Architecture
In this section, we will explore the architecture of the HashiCorp Validated Design for Vault Enterprise. This architecture is designed to provide a highly-available, scalable, and secure Vault Enterprise deployment that is suitable for production workloads, and is intended to be used as a starting point for your own Vault Enterprise deployments. First, we will discuss the components that make up a single Vault cluster and its related infrastructure. We will then add a secondary Vault cluster, culminating in a multi-cluster architecture that can be used to provide both high-availability as well as disaster recovery for your Vault Enterprise deployment.
The primary components that make up a single Vault cluster are:
- Cluster of Vault nodes
- Load balancer
- Snapshot storage (backups)
- Seal mechanism
- Audit device(s)
Cluster
Vault uses a client/server architecture. The Vault server hosts an API, which Vault clients can communicate with via HTTP/HTTPS. Through client requests to the API, data is read from or written to the data storage backend.
Integrated storage
While Vault Enterprise has two data storage backends available, this architecture uses the integrated storage backend. integrated storage is based on the Raft consensus algorithm(opens in new tab), and is built directly into the Vault binary. Because of this, the API and storage layers of Vault run on the same machine. There is no need to install additional software in order to use the integrated storage backend.
Clustering
Vault supports multi-node deployment for high-availability. This mode protects against outages by configuring multiple Vault nodes to operate as a single Vault cluster. To ensure this high-availability, nodes within a cluster should always be spread across multiple availability zones.
When using integrated storage, the cluster is bootstrapped during the initialization process. Initial bootstrapping results in a cluster of 1 node. This node is the active node (also known as the leader). Additional nodes can then be joined to the active node as standby nodes (also known as followers). Once a standby node has successfully joined the cluster, data from the active node will begin to replicate to it.
In a Vault cluster, only the active node performs write operations against the storage backend. Standby nodes can perform reads against storage and forward writes to the active node. This functionality is called performance standby mode, and is enabled by default for all standby nodes when using integrated storage on Vault Enterprise(opens in new tab).
A Vault cluster must maintain quorum in order to continue servicing requests. Because of this, nodes should be spread across availability zones to increase fault tolerance.
Figure 1: HVD Vault HA 3 nodes diagram
Voting nodes vs non-voting nodes
By default, standby nodes are also voters. If the active node becomes unavailable, a new active node is chosen by and among the remaining standby nodes. However, standby nodes can also be specified as non-voters. Non-voting nodes also act as data replication targets, but do not contribute to the quorum count.

- DATA SUPPLIED -

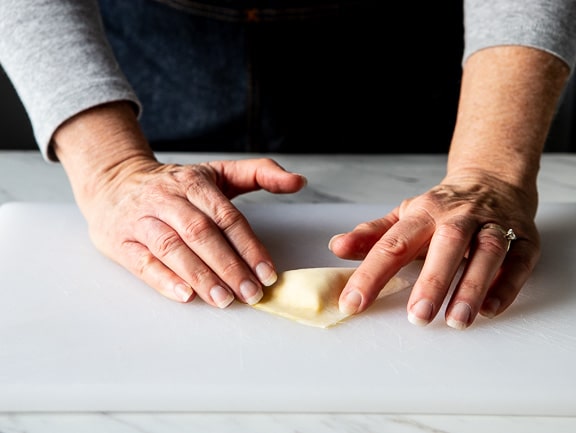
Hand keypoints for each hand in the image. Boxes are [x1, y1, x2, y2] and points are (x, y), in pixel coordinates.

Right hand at [80, 156, 306, 306]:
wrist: (113, 181)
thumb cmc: (175, 184)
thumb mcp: (216, 172)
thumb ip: (259, 174)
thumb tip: (298, 181)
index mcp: (194, 182)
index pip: (226, 217)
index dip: (249, 246)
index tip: (267, 273)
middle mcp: (166, 199)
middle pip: (201, 234)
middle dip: (229, 266)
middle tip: (251, 293)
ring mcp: (141, 220)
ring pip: (173, 249)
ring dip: (201, 277)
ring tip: (225, 300)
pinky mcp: (121, 241)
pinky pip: (143, 263)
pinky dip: (164, 280)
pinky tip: (186, 295)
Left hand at [329, 170, 539, 328]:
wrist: (491, 180)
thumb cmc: (441, 208)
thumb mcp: (404, 216)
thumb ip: (373, 235)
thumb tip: (337, 247)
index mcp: (422, 214)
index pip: (392, 245)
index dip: (370, 275)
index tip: (352, 304)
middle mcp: (457, 217)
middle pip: (444, 245)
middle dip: (432, 282)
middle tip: (417, 318)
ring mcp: (492, 225)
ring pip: (485, 252)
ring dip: (472, 286)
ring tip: (457, 321)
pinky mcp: (522, 238)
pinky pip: (518, 260)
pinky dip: (507, 284)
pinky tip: (492, 309)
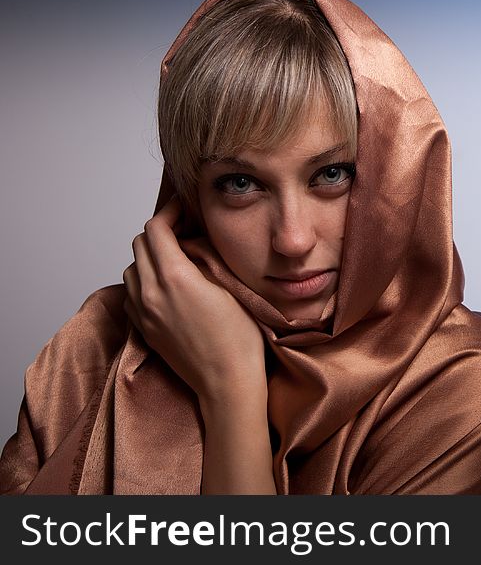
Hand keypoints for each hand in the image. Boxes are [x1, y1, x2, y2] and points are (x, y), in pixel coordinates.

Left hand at [122, 196, 266, 403]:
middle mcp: (150, 292)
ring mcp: (142, 313)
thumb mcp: (229, 286)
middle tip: (183, 232)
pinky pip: (131, 294)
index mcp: (174, 277)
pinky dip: (144, 283)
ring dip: (149, 258)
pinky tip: (166, 289)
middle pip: (139, 245)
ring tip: (175, 260)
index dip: (168, 212)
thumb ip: (204, 258)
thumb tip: (191, 241)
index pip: (156, 229)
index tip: (181, 209)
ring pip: (131, 268)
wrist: (227, 382)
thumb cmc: (239, 337)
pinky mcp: (143, 329)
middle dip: (159, 233)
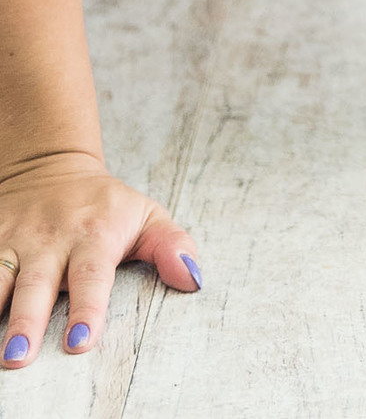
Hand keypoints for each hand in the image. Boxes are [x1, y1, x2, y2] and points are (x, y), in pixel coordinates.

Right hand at [0, 152, 201, 368]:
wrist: (52, 165)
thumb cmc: (105, 206)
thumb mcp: (146, 216)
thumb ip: (172, 246)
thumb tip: (192, 279)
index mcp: (94, 234)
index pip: (91, 275)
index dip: (87, 308)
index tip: (80, 341)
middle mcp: (51, 238)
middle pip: (37, 283)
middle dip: (27, 320)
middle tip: (19, 357)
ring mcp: (16, 239)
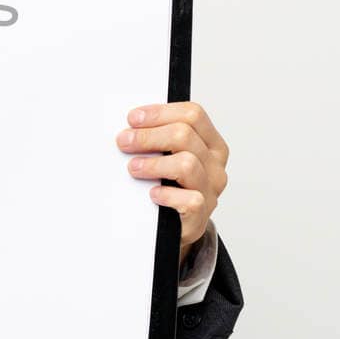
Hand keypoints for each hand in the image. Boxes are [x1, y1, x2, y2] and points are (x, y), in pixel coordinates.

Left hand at [116, 101, 230, 272]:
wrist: (175, 225)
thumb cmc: (169, 184)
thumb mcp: (168, 156)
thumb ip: (158, 138)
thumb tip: (129, 126)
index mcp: (210, 144)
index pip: (193, 115)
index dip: (160, 113)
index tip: (133, 118)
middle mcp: (215, 164)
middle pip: (184, 135)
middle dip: (148, 136)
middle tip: (124, 142)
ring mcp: (210, 190)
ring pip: (186, 164)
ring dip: (153, 164)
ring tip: (134, 168)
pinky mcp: (201, 215)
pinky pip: (189, 199)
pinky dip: (167, 194)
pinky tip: (152, 193)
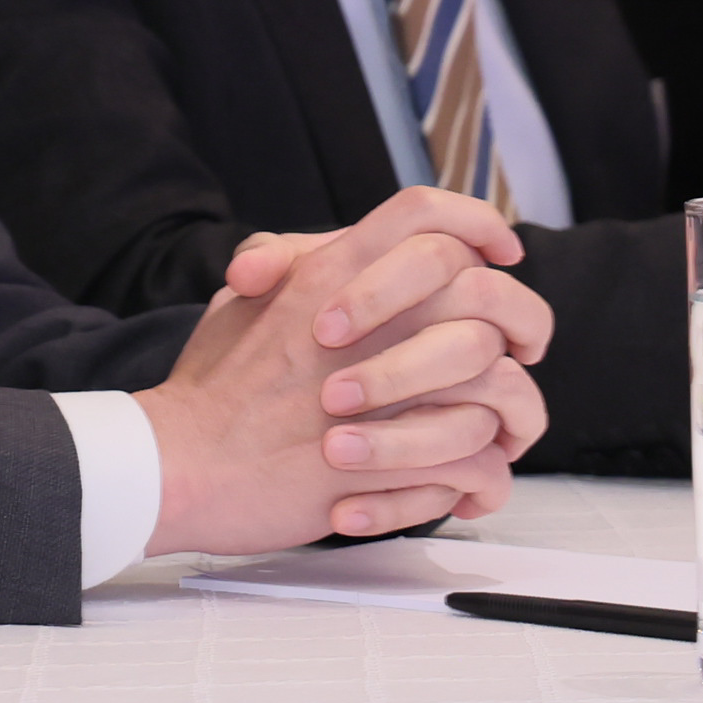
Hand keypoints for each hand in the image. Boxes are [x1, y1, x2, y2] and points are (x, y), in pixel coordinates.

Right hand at [140, 192, 544, 552]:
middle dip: (522, 323)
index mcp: (326, 274)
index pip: (426, 215)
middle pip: (487, 294)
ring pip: (502, 387)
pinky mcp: (393, 466)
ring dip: (508, 412)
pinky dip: (480, 480)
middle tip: (518, 350)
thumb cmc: (209, 389)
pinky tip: (458, 487)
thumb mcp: (240, 301)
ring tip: (493, 431)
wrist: (180, 464)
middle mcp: (362, 321)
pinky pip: (481, 466)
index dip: (477, 224)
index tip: (496, 255)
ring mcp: (383, 394)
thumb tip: (330, 253)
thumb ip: (292, 268)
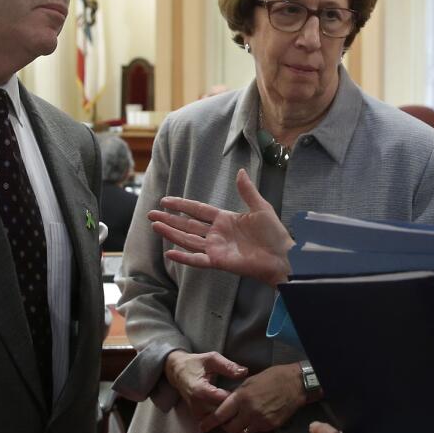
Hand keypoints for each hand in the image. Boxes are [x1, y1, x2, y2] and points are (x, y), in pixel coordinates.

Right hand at [149, 169, 294, 286]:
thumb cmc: (274, 233)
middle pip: (188, 225)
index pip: (198, 210)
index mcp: (225, 219)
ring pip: (188, 240)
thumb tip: (240, 170)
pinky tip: (169, 252)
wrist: (282, 255)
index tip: (166, 200)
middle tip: (151, 214)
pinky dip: (183, 257)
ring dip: (171, 234)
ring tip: (155, 226)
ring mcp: (216, 248)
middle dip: (170, 219)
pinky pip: (197, 259)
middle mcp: (217, 234)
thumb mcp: (260, 207)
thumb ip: (247, 191)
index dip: (182, 205)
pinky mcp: (218, 261)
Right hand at [164, 349, 247, 418]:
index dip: (235, 397)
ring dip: (232, 416)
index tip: (247, 393)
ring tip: (245, 410)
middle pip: (221, 413)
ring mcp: (197, 413)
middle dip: (236, 409)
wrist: (178, 373)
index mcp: (199, 389)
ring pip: (219, 420)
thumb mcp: (211, 359)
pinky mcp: (199, 417)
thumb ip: (227, 366)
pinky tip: (236, 413)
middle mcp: (197, 404)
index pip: (220, 398)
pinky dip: (225, 419)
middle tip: (249, 403)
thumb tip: (244, 372)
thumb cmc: (196, 364)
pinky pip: (215, 422)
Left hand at [201, 363, 304, 432]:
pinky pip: (257, 431)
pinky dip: (254, 427)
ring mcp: (260, 420)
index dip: (210, 422)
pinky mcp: (270, 426)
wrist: (295, 384)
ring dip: (241, 428)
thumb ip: (237, 395)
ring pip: (243, 432)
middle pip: (230, 428)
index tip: (203, 426)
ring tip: (245, 420)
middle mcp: (249, 411)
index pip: (221, 415)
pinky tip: (258, 418)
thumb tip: (228, 404)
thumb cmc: (272, 377)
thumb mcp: (250, 382)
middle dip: (227, 427)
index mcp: (241, 397)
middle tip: (228, 422)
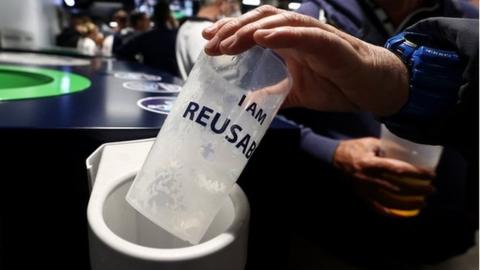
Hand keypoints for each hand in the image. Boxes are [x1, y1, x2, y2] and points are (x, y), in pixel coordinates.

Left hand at [202, 5, 408, 115]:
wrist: (373, 88)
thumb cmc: (337, 85)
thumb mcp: (296, 93)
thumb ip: (273, 94)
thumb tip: (248, 105)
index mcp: (288, 43)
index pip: (254, 30)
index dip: (231, 32)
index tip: (209, 41)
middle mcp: (298, 34)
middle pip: (260, 21)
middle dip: (233, 30)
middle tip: (211, 43)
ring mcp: (315, 36)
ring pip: (279, 23)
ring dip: (251, 30)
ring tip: (229, 44)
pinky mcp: (332, 45)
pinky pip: (306, 35)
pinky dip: (283, 34)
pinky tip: (262, 38)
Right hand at [333, 137, 434, 216]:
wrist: (332, 158)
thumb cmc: (353, 148)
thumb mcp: (370, 143)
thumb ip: (387, 147)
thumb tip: (406, 150)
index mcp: (370, 163)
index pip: (398, 169)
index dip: (416, 172)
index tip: (431, 174)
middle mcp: (368, 178)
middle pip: (398, 188)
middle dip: (418, 190)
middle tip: (432, 189)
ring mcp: (364, 189)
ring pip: (390, 201)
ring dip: (409, 203)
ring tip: (423, 202)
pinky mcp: (361, 195)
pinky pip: (377, 207)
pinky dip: (390, 213)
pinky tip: (402, 214)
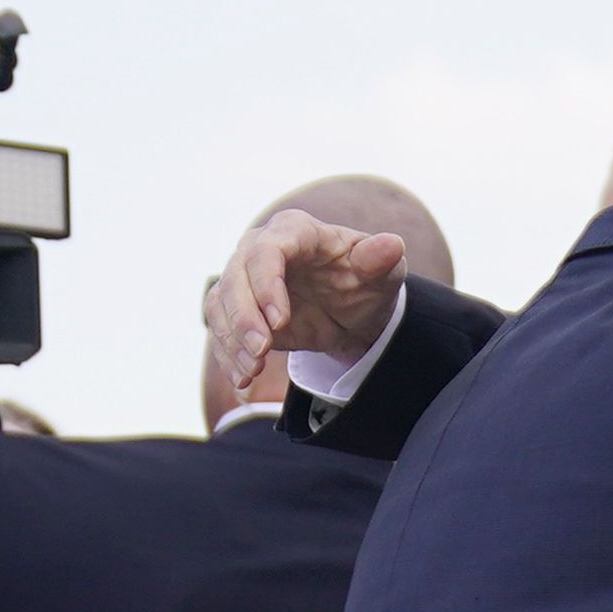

- ASSIGNMENT 1 -
Decide whether each statement agrees with the Vault architecture text: (a) Using the integrated storage backend requires installing additional software. (b) Standby nodes can perform reads against storage. (c) Non-voting nodes contribute to the quorum count. Give yes or no for each, quoting the deciding words of the text.
- ASSIGNMENT 2 -
Pick up the Vault architecture text after its last sentence and continue it.
The listing has no connection to the Vault architecture text.

- WRITTEN ANSWER 1 -
(a) No: "There is no need to install additional software in order to use the integrated storage backend."
(b) Yes: "Standby nodes can perform reads against storage and forward writes to the active node."
(c) No: "Non-voting nodes also act as data replication targets, but do not contribute to the quorum count."

- WRITTEN ANSWER 2 -
Autopilot
A non-voting node can be be promoted to a voting node through the use of Vault Enterprise's Autopilot(opens in new tab) functionality. In addition to this, autopilot also enables several automated workflows for managing integrated storage clusters, including server stabilization, automated upgrades, and redundancy zones. For more information, see the HashiCorp documentation on Vault Enterprise Autopilot(opens in new tab).
Redundancy zones
Using Vault Enterprise Redundancy Zones(opens in new tab), the Vault cluster leverages a pair of nodes in each availability zone, with one node configured as a voter and the other as a non-voter. If one voter becomes unavailable (regardless of whether it is an active node or a standby node), autopilot will promote its non-voting partner to take its place as a voter. This architecture gives high availability both within an availability zone as well as across availability zones, ensuring that (n+1)/2
redundancy is maintained at all times.
Figure 2: HVD Vault HA 6 nodes redundancy zones diagram
Load balancing
Use a layer 4 load balancer capable of handling TCP traffic to direct Vault client requests to the server nodes within your Vault cluster. Using a load balancer reduces the amount of static configuration on Vault clients, as they will access the service via the load-balanced endpoint, rather than sending requests directly to an individual node. Any request sent to a standby node that requires an active node to process (e.g. write requests) will be proxied by the standby node to the active node.
Vault server nodes also perform server-to-server communication to other nodes in the cluster over 8201/tcp
. This is used for functions critical to the integrity of the cluster itself, such as data replication or active node election. Unlike client requests, server-to-server traffic should not be load-balanced. Instead, each node must be able to communicate directly with all other nodes in the cluster.
Tip
Vault also automatically enforces encrypted communication between Vault nodes via an additional port separate from client communication. This communication is internal to Vault and does not require additional certificates or management.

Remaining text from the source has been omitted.